Bio?

sacchetto di plastica biodegradabileMe ne vado al piano terra a mettere in ordine un po di detriti in officina; laggiù ne trovo sempre di roba abbandonata. In mezzo alle casse di campioni di rocce ammucchiate ne spunta una che contiene qualcosa di insolito. Ci sono dentro vari sacchi di plastica trasparente, servono a proteggere i campioni; e in mezzo c’è una cosa indefinibile, sembra un mucchio di coriandoli. Ma è roba strana, parrebbe plastica a brandelli. Ammetto che ci ho messo un po a capire.

L’oggetto misterioso è quanto resta di una sporta di quelle che usiamo a fare la spesa. Qualcuno, forse un collega, deve essersi trovato senza i robusti sacchi di plastica usualmente impiegati per custodire i campioni di rocce; e ha rimediato riutilizzando la sporta della spesa. Poi il tutto è rimasto in una cassetta, credo che fosse sotto al tavolo da due o tre anni. Solo che la sporta non era di polietilene: era una di quelle biodegradabili, fino a pochi anni fa realizzate sovente con il mater-bi; una delle varie bioplastiche oggi disponibili.
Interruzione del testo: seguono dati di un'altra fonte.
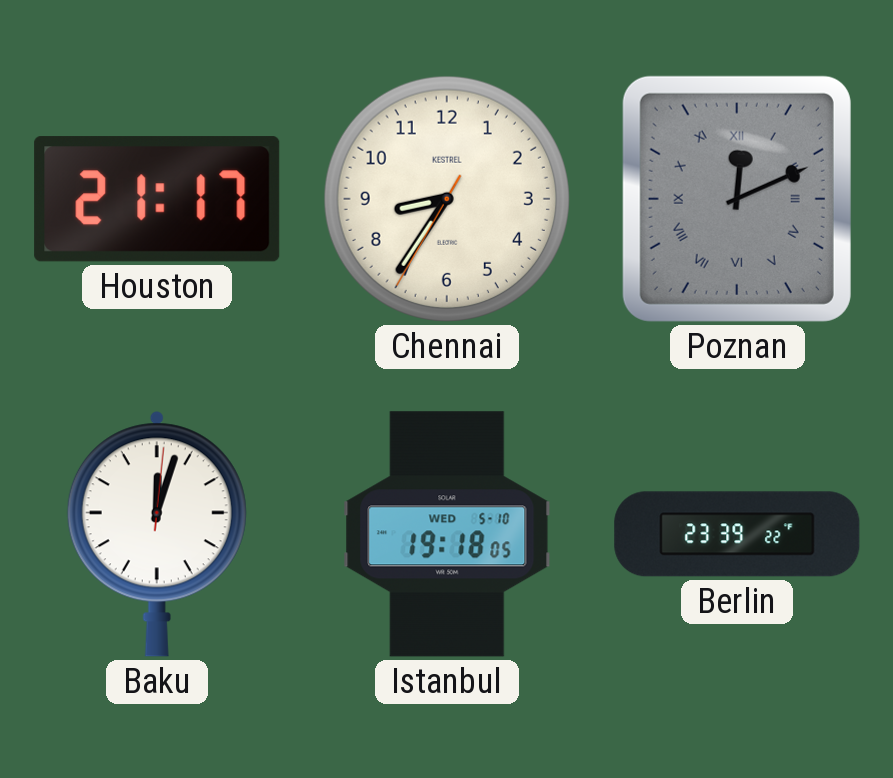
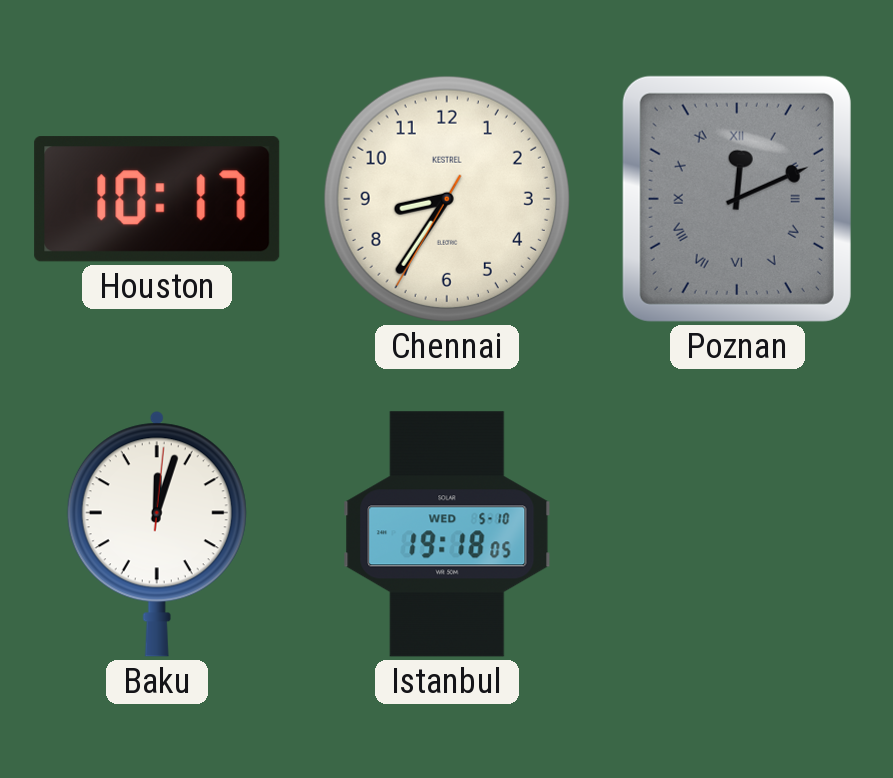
Houston: 21:17 -> 10:17
Berlin: 23:39 -> none
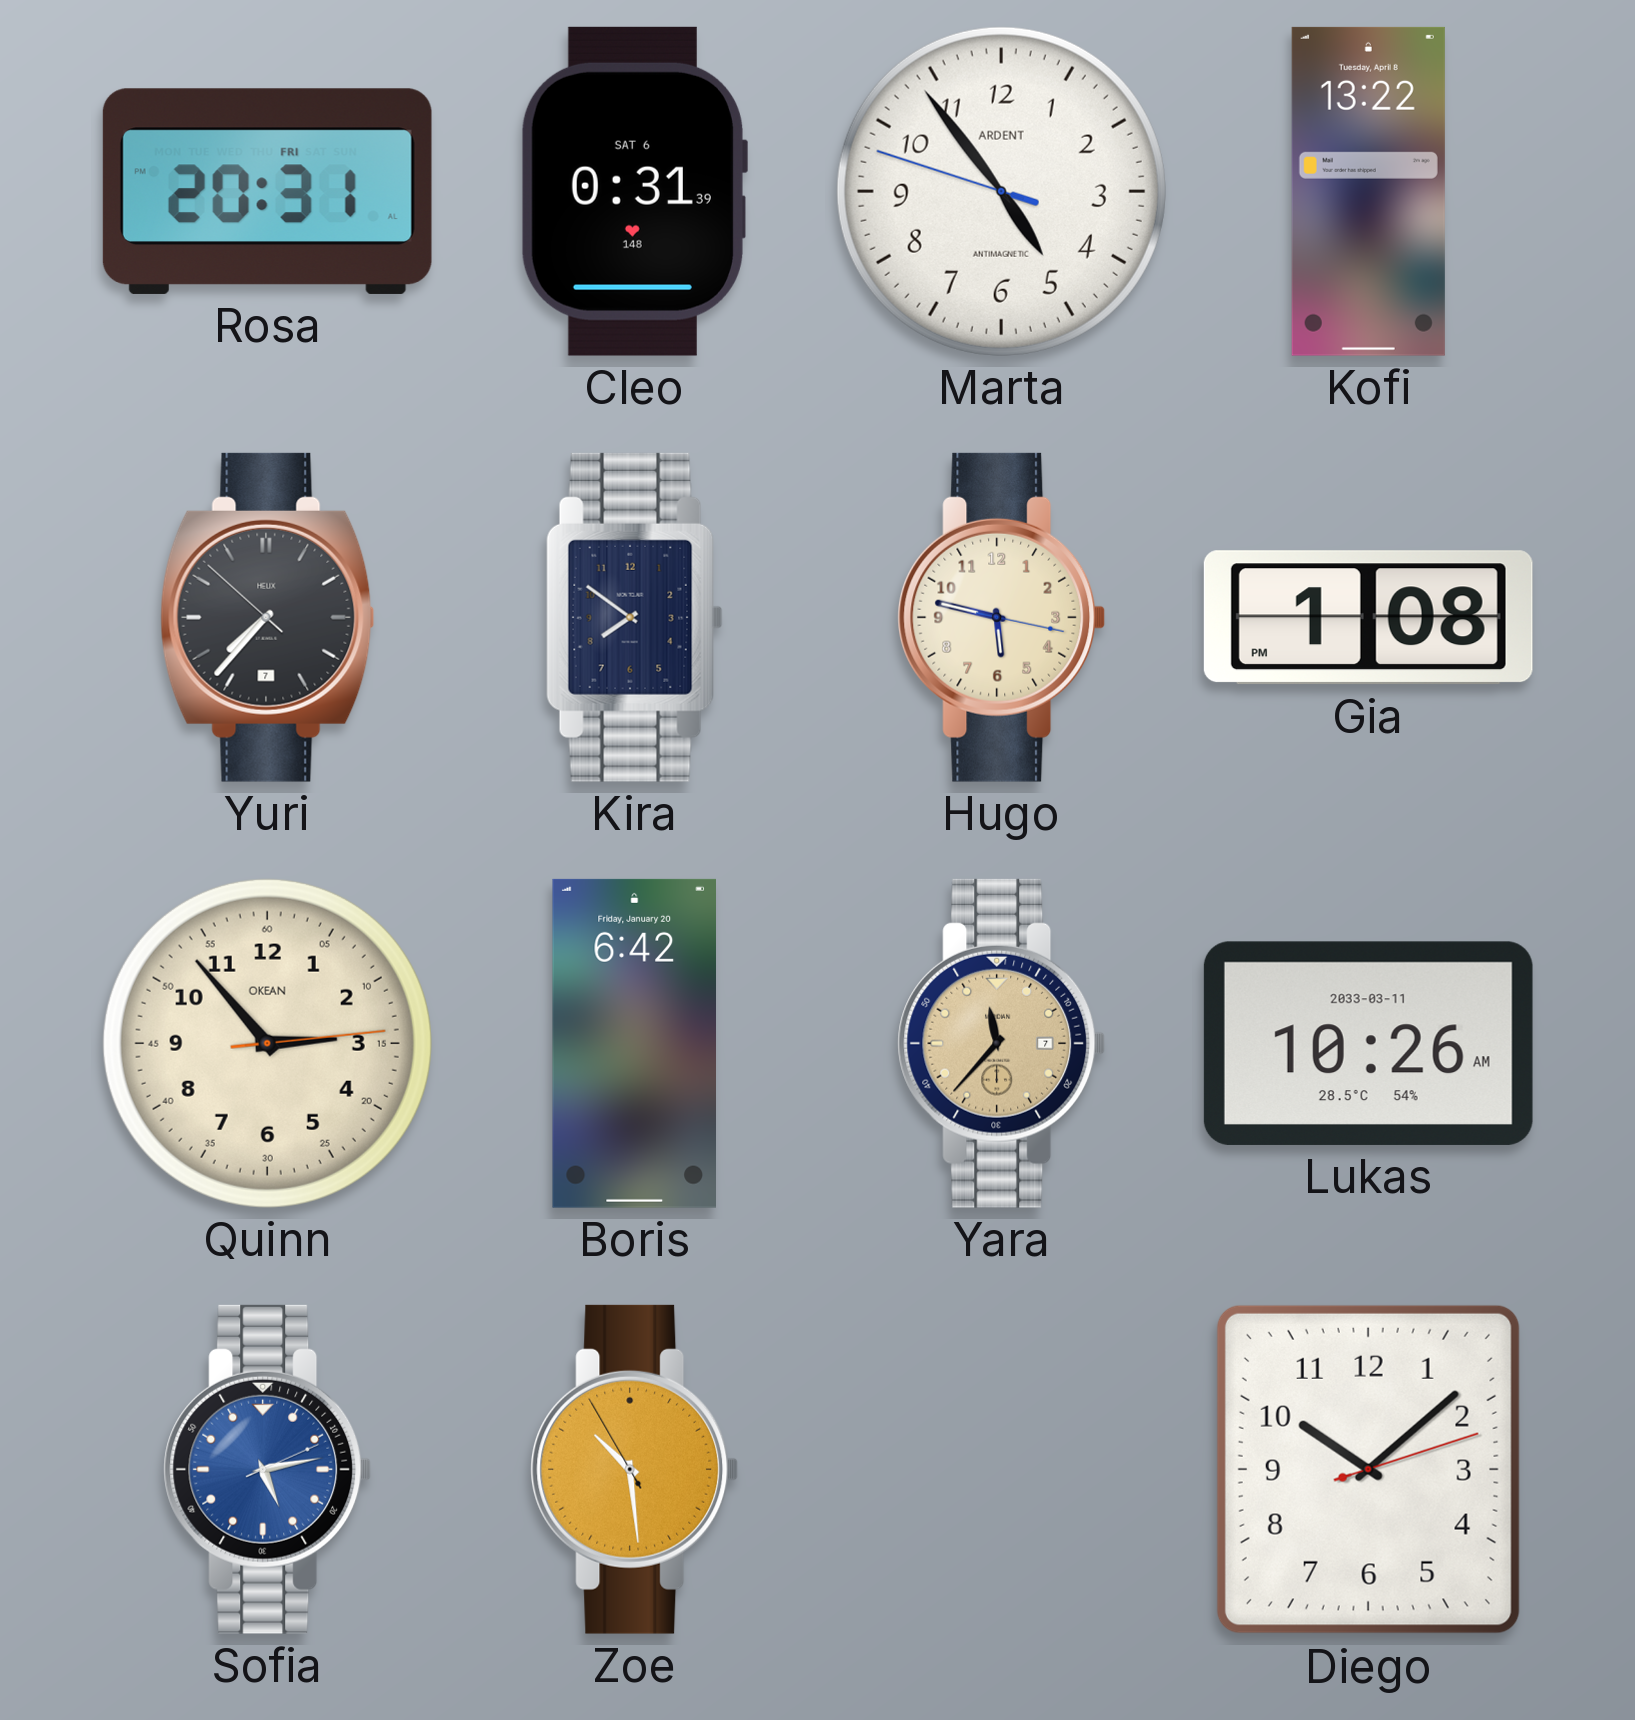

Guardato da vicino, il mucchio di coriandoli che ne rimane rivela ancora le scritte sporta per la spesa biodegradabile decompostad’origine rosse e verdi. Queste plastiche hanno estimatori e detrattori: c’è chi le ritiene utili per la loro capacità di farsi deteriorare; e c’è chi le ritiene pericolose perché rischiano di contaminare le plastiche riciclabili da avviare a raccolta differenziata. Una cosa però la posso garantire: funzionano bene. L’esemplare della foto non è stato a contatto con umidità, e non ha subito nemmeno l’azione del gelo o della luce solare. Eppure ha preso a disfarsi in tempi assai brevi; immagino che se lo lasciassimo per terra in un prato farebbe presto a togliere il disturbo. Comprendo le polemiche portate avanti da chi dice che non è corretto usare cereali per fare plastica, ma devo dire che questi materiali potrebbero essere un’arma in più da utilizzare per ridurre la sporcizia che infesta le nostre strade e le nostre campagne. Comunque, buffo davvero il mucchio di coriandoli.